Relating to a previous question of mine
I've successfully interposed malloc, but calloc seems to be more problematic.
That is with certain hosts, calloc gets stuck in an infinite loop with a possible internal calloc call inside dlsym. However, a basic test host does not exhibit this behaviour, but my system's "ls" command does.
Here's my code:
// build with: g++ -O2 -Wall -fPIC -ldl -o libnano.so -shared Main.cc
#include <stdio.h>
#include <dlfcn.h>
bool gNanoUp = false;// global
// Function types
typedef void* (*MallocFn)(size_t size);
typedef void* (*CallocFn)(size_t elements, size_t size);
struct MemoryFunctions {
MallocFn mMalloc;
CallocFn mCalloc;
};
MemoryFunctions orgMemFuncs;
// Save original methods.
void __attribute__((constructor)) __nano_init(void) {
fprintf(stderr, "NANO: init()\n");
// Get address of original functions
orgMemFuncs.mMalloc = (MallocFn)dlsym(RTLD_NEXT, "malloc");
orgMemFuncs.mCalloc = (CallocFn)dlsym(RTLD_NEXT, "calloc");
fprintf(stderr, "NANO: malloc() found #%p\n", orgMemFuncs.mMalloc);
fprintf(stderr, "NANO: calloc() found #%p\n", orgMemFuncs.mCalloc);
gNanoUp = true;
}
// replacement functions
extern "C" {
void *malloc(size_t size) {
if (!gNanoUp) __nano_init();
return orgMemFuncs.mMalloc(size);
}
void* calloc(size_t elements, size_t size) {
if (!gNanoUp) __nano_init();
return orgMemFuncs.mCalloc(elements, size);
}
}
Now, When I do the following, I get an infinite loop followed by a seg fault, eg:
% setenv LD_PRELOAD "./libnano.so"
% ls
...
NANO: init()
NANO: init()
NANO: init()
Segmentation fault (core dumped)
However if I comment out the calloc interposer, it almost seems to work:
% setenv LD_PRELOAD "./libnano.so"
% ls
NANO: init()
NANO: malloc() found #0x3b36274dc0
NANO: calloc() found #0x3b362749e0
NANO: init()
NANO: malloc() found #0x3b36274dc0
NANO: calloc() found #0x3b362749e0
<directory contents>
...
So somethings up with "ls" that means init() gets called twice.
EDIT
Note that the following host program works correctly - init() is only called once, and calloc is successfully interposed, as you can see from the output.

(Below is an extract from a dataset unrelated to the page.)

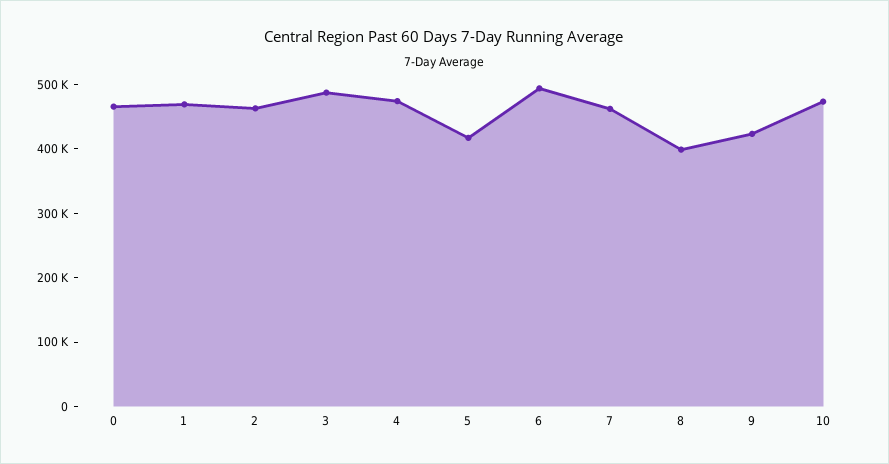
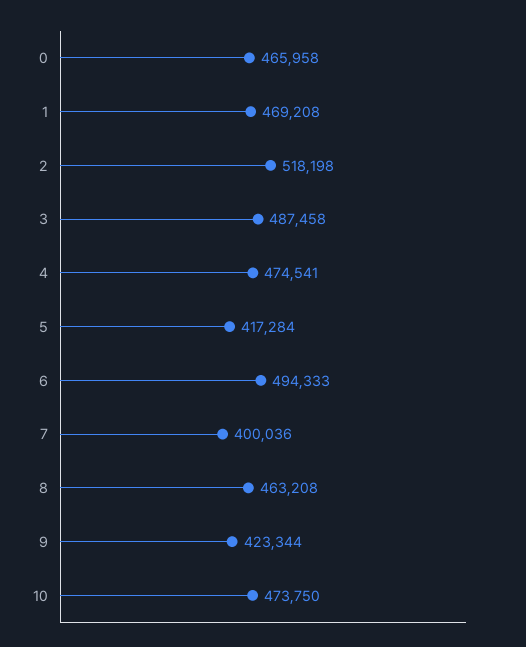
2: 460000 -> 518198
7: 460000 -> 400036
8: 400000 -> 463208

// build with: g++ test.cc -o test
#include <stdio.h>
#include <stdlib.h>
int main(int argc, char* argv[]) {
void* p = malloc(123);
printf("HOST p=%p\n", p);
free(p);
char* c = new char;
printf("HOST c=%p\n", c);
delete c;
void* ca = calloc(10,10);
printf("HOST ca=%p\n", ca);
free(ca);
}
% setenv LD_PRELOAD "./libnano.so"
% ./test
NANO: init()
NANO: malloc() found #0x3b36274dc0
NANO: calloc() found #0x3b362749e0
HOST p=0x601010
HOST c=0x601010
HOST ca=0x601030
I know I am a bit late (6 years). But I wanted to override calloc() today and faced a problem because dlsym() internally uses calloc(). I solved it using a simple technique and thought of sharing it here:
static unsigned char buffer[8192];
void *calloc(size_t nmemb, size_t size)
{
if (calloc_ptr == NULL) // obtained from dlsym
return buffer;
init(); // uses dlsym() to find address of the real calloc()
return calloc_ptr(len);
}
void free(void *in)
{
if (in == buffer)
return;
free_ptr(in);
}
buffer satisfies the need of dlsym() till the real calloc() has been located and my calloc_ptr function pointer initialized.

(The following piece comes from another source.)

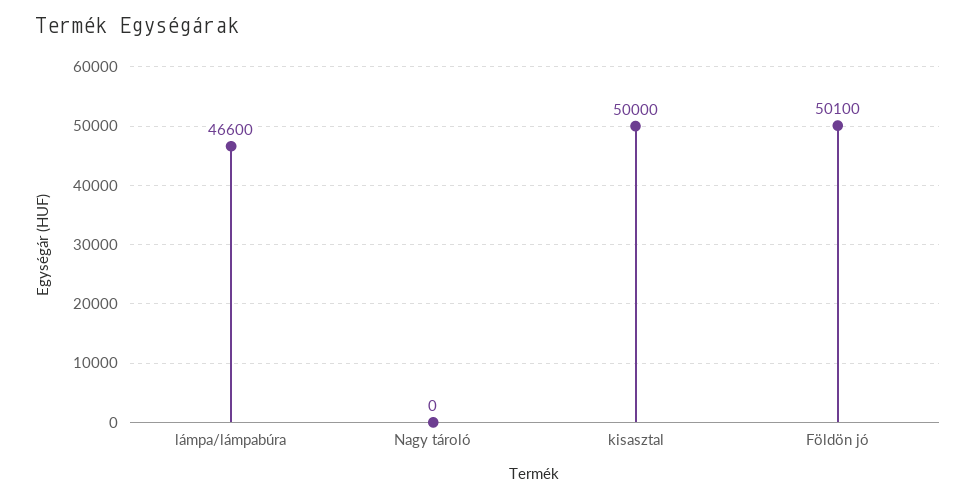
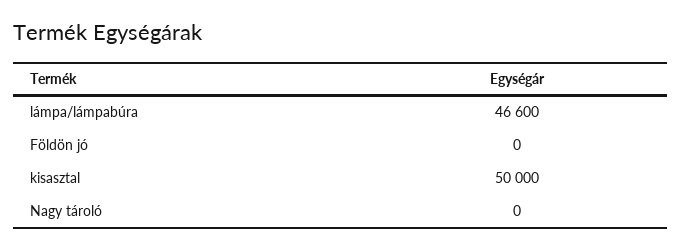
Földön jó: 50100 -> 0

With regard to __nano_init() being called twice: You've declared the function as a constructor, so it's called when the library is loaded, and it's called a second time explicitly when your malloc() and calloc() implementations are first called. Pick one.

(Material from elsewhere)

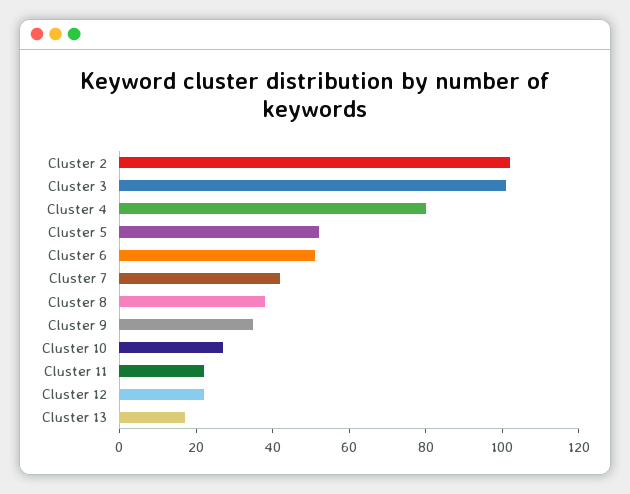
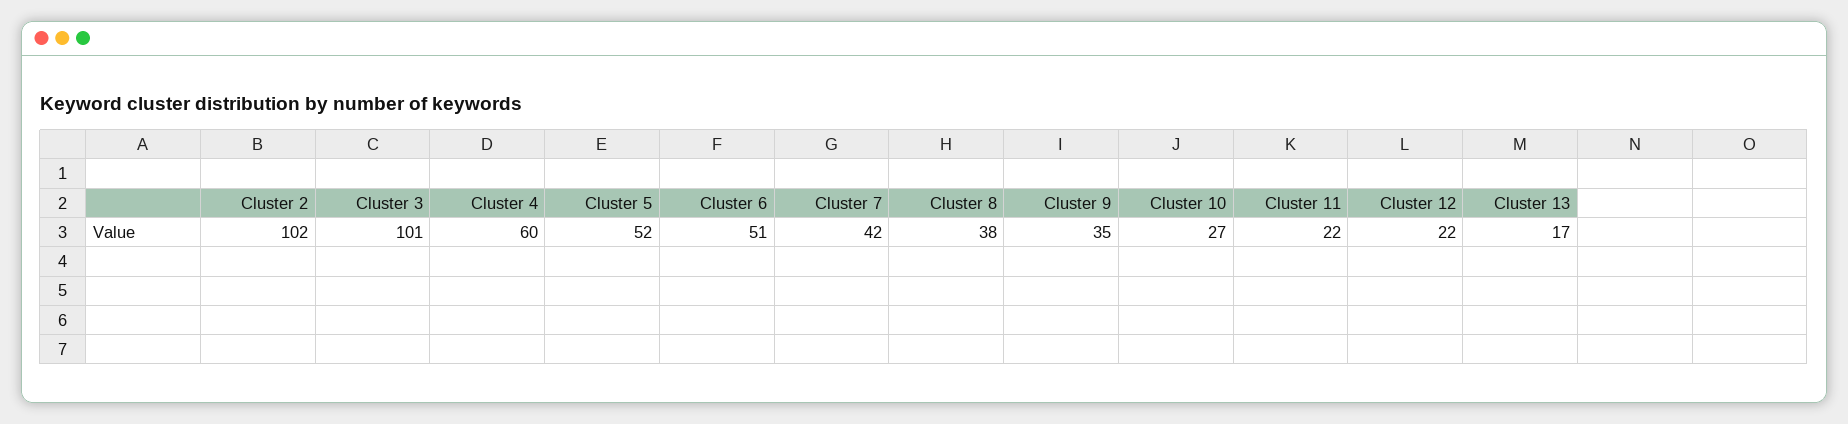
Cluster 4: 80 -> 60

With regard to the calloc() interposer crashing your application: Some of the functions you're using, including dlsym() and fprintf(), may themselves be attempting to allocate memory, calling your interposer functions. Consider the consequences, and act accordingly.
Using dlsym based hooking can result in crashes, as dlsym calls back into the memory allocator. Instead use malloc hooks, as I suggested in your prior question; these can be installed without actually invoking dlsym at all.
You can get away with a preliminary poor calloc that simply returns NULL. This actually works on Linux, YMMV.
static void* poor_calloc(size_t nmemb, size_t size)
{
// So dlsym uses calloc internally, which will lead to infinite recursion, since our calloc calls dlsym.
// Apparently dlsym can cope with slightly wrong calloc, see for further explanation:
// http://blog.bigpixel.ro/2010/09/interposing-calloc-on-linux
return NULL; // This is a poor implementation of calloc!
}
You can also use sbrk to allocate the memory for "poor calloc".